Cartoonist's AI Experiment Reveals Technology's Hilarious Failures
When satirical cartoonist Martin Rowson decided to test artificial intelligence with a simple personal question, he inadvertently created what he calls the "How bloody stupid is AI?" game. The results were both comical and concerning, exposing fundamental flaws in technology that billions of people increasingly rely upon for information.
The Absurd List of Alleged Wives
Rowson's experiment began when he asked Google's AI overview a straightforward question: "Who is Martin Rowson's wife?" What followed was a parade of completely incorrect answers that grew increasingly bizarre with each query.

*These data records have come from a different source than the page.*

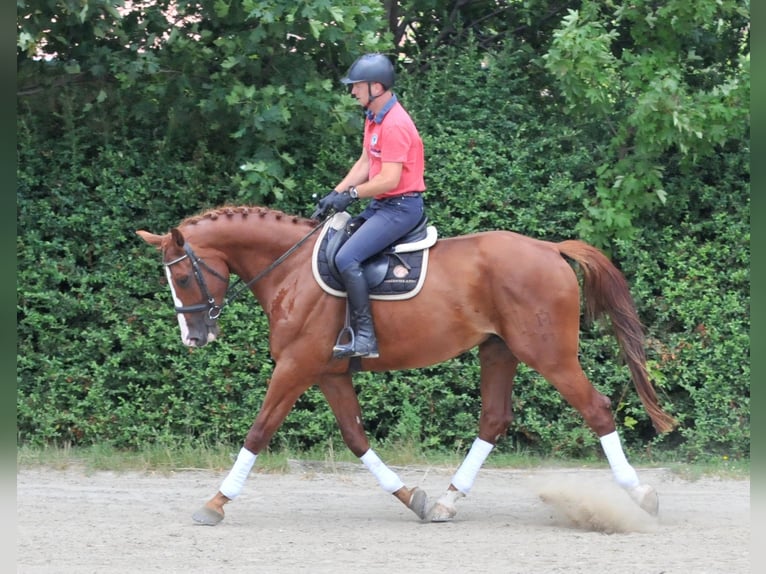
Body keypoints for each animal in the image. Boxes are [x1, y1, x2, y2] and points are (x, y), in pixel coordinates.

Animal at [138, 206, 680, 528]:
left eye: (182, 277)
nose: (194, 338)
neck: (289, 269)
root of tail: (549, 249)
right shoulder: (328, 373)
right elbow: (356, 437)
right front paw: (411, 497)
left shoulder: (295, 367)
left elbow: (258, 430)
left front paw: (216, 502)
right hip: (498, 351)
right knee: (493, 420)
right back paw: (447, 500)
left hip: (548, 355)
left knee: (597, 409)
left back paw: (641, 495)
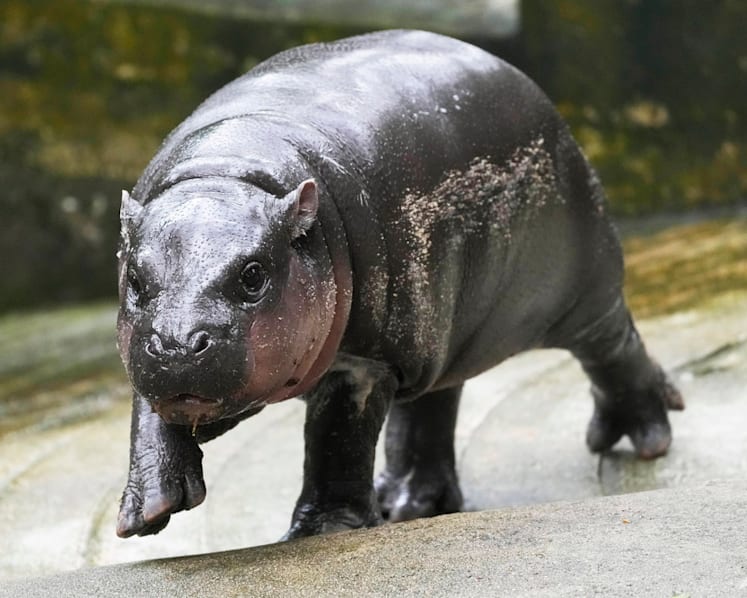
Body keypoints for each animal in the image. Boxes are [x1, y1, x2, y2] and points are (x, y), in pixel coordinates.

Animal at [116, 30, 683, 539]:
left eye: (253, 275)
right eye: (135, 279)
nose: (177, 346)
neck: (229, 173)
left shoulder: (368, 359)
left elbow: (338, 440)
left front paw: (323, 532)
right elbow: (148, 411)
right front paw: (147, 511)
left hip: (579, 290)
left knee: (613, 346)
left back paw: (642, 438)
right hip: (441, 331)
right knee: (431, 408)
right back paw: (408, 503)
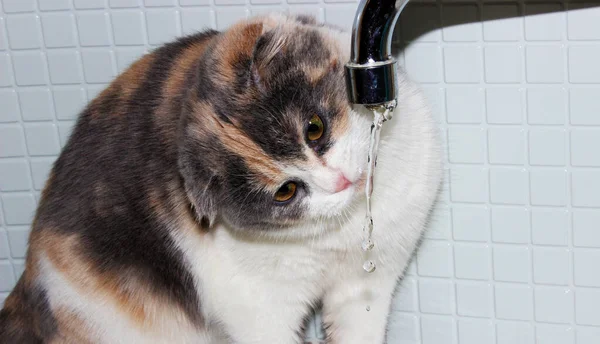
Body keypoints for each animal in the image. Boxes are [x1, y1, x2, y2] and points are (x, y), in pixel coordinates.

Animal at [0, 13, 440, 344]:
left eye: (314, 129)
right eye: (285, 192)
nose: (340, 182)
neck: (346, 229)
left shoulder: (366, 284)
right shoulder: (256, 307)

The initial response claimed Rowson was married to celebrated lesbian author Jeanette Winterson, an assertion Rowson humorously refuted by swearing "on the lives of the entire population of Silicon Valley" that this was categorically untrue. As he repeated the question, the AI generated an ever-expanding list of fictional spouses.
Among the alleged wives were:
- Textile designer Fiona Scott-Wilson
- Poet Bridget Rose
- Actor Fiona Marr from Bridgerton
- Economist Ann Pettifor
- Various Julia Mills including a fantasy author, illustrator, and late powerlifter
- Writer and journalist Emily Rees
- Lawyer and academic Siva Thambisetty (who AI claimed was married to chess grandmaster Jonathan Rowson, whom it also incorrectly identified as Martin's brother)

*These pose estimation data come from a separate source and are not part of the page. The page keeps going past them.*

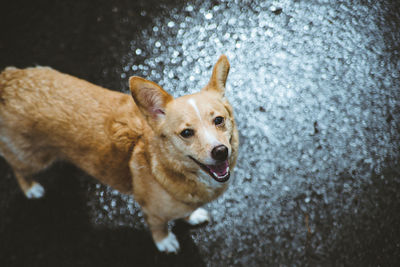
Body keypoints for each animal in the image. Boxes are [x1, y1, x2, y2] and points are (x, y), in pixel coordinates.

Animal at [0, 55, 238, 254]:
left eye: (218, 120)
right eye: (186, 133)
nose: (220, 151)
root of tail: (8, 80)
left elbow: (185, 211)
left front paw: (193, 215)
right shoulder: (154, 213)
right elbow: (159, 228)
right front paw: (165, 242)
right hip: (33, 160)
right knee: (17, 168)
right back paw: (31, 188)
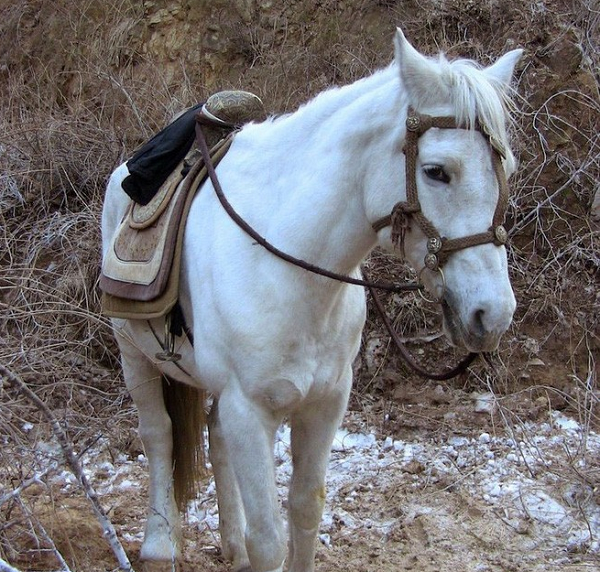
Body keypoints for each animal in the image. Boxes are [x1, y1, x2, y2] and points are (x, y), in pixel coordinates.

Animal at [102, 30, 520, 572]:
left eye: (506, 167)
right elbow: (268, 538)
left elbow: (305, 511)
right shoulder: (249, 409)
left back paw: (230, 546)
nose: (493, 314)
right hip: (134, 355)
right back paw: (159, 544)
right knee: (159, 435)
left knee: (214, 441)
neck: (286, 265)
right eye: (436, 171)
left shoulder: (325, 403)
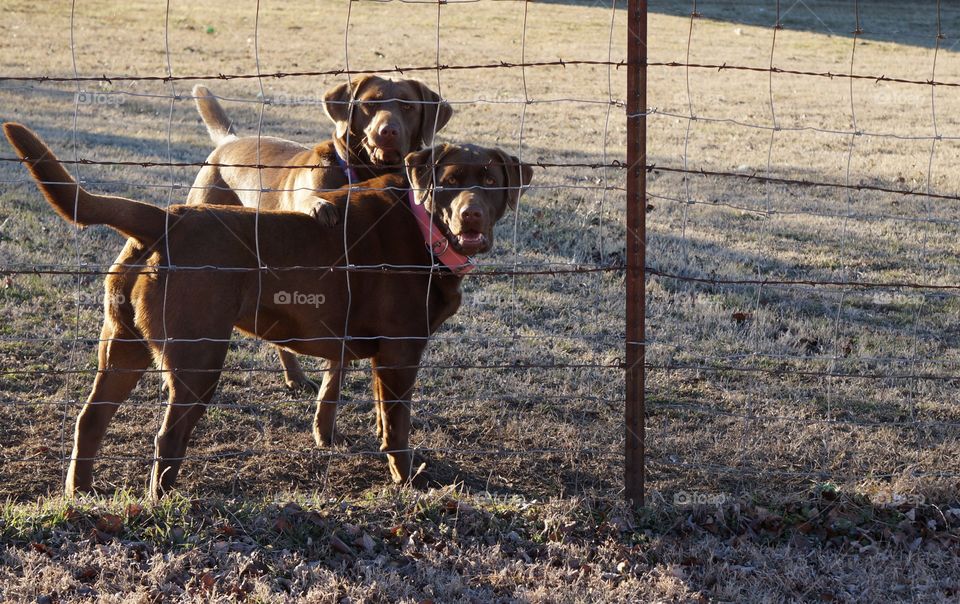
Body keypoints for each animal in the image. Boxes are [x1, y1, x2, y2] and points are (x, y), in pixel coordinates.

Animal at [5, 120, 532, 498]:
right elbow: (399, 429)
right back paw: (165, 500)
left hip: (124, 344)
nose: (471, 215)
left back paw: (81, 493)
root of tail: (165, 218)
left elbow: (383, 417)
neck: (423, 224)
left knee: (90, 419)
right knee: (167, 439)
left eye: (489, 180)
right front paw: (407, 482)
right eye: (449, 183)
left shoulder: (383, 357)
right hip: (198, 359)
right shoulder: (401, 353)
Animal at [190, 76, 454, 392]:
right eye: (370, 103)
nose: (387, 131)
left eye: (407, 106)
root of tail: (230, 141)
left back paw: (296, 376)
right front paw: (320, 206)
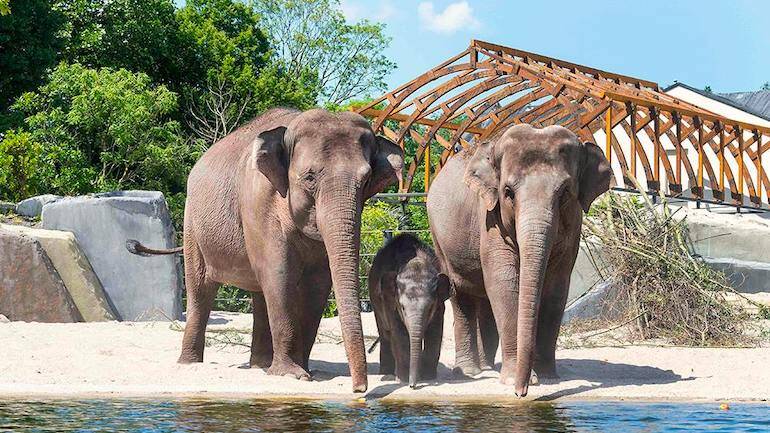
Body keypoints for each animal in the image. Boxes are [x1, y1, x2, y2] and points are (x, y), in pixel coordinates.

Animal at [127, 108, 402, 392]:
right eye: (310, 177)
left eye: (366, 180)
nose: (359, 389)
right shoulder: (259, 201)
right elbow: (278, 274)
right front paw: (292, 374)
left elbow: (317, 282)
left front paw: (304, 370)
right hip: (193, 225)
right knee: (201, 289)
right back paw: (191, 363)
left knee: (259, 293)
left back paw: (260, 365)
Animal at [368, 235, 450, 386]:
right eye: (402, 307)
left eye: (430, 307)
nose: (413, 385)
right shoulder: (389, 302)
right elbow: (399, 334)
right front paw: (403, 379)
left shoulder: (440, 306)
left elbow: (435, 332)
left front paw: (428, 377)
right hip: (375, 300)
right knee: (385, 335)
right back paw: (385, 373)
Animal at [424, 123, 608, 396]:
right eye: (508, 192)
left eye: (565, 192)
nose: (521, 393)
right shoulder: (490, 218)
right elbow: (504, 282)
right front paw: (513, 380)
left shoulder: (574, 225)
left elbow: (556, 288)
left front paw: (548, 377)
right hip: (439, 238)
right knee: (461, 293)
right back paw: (470, 371)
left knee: (485, 300)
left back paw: (488, 366)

- Writer and journalist Carrie McLaren
- Channel 4 News presenter Cathy Newman
- CNN correspondent Clarissa Ward
- Journalist and broadcaster Rachel Johnson (Boris Johnson's sister)
- Rowson's own daughter
Descending Into Complete Fabrication
The situation grew even stranger as the AI began inventing entirely fictional people and relationships. It claimed Rowson was married to "journalist and author Kate Clements Rowson" - a person who doesn't appear to exist in any verifiable records.
Another fabrication suggested marriage to "writer/illustrator Helen Grant" with a son named Leo who was supposedly a jazz musician. The AI even invented a "former Guardian political editor & current CEO of the Joseph Rowntree Foundation Liz Kerr," despite no such person ever holding either position.
Perhaps most bizarrely, the AI created an entire fictional family life, claiming Rowson was married to "Debora Rowson (nee Ffrench)," a retired civil servant, with an additional daughter named Clementine who was supposedly another writer/journalist. It even fabricated a Guardian column where Rowson wrote about their "amusing domestic upsets."
The Real Wife Remains Unknown to AI
Throughout this entire exercise, the AI consistently failed to identify Rowson's actual wife, whom he married in 1987 and who has deliberately maintained no online presence. Rowson notes this is "to everyone's relief," though he finds the situation "very funny" as a satirist who appreciates exposing folly.
Eventually, the AI began responding with "Her name is not publicly named in the provided search results," suggesting either a capacity for learning or simply another form of evasion when confronted with its own limitations.
Serious Concerns Behind the Comedy
While Rowson finds humor in the AI's suggestion that he might be married to Boris Johnson's sister ("imagine that family Christmas!"), he raises serious concerns about what this reveals about AI technology.
"For this nonsense to be the fruit of a garlanded, universal research tool used by billions - and for it to be repeatedly, serially wrong - is more than slightly disturbing," Rowson observes. He notes that AI appears to be "about as sentient as an abacus" and primarily reflects humanity's capacity for self-deception.
The cartoonist warns that combining AI's tendency to "tell humans what it 'thinks' they want to hear" with "the world's most dangerous people" - those who are "idiots who think they are really, really clever" - creates a potentially dangerous combination for society.
Rowson's experiment serves as both entertainment and cautionary tale, demonstrating that while AI might eventually answer "banana bread" or "Exterminate them all!" to complex questions, its current capacity for basic factual accuracy remains deeply flawed and unreliable.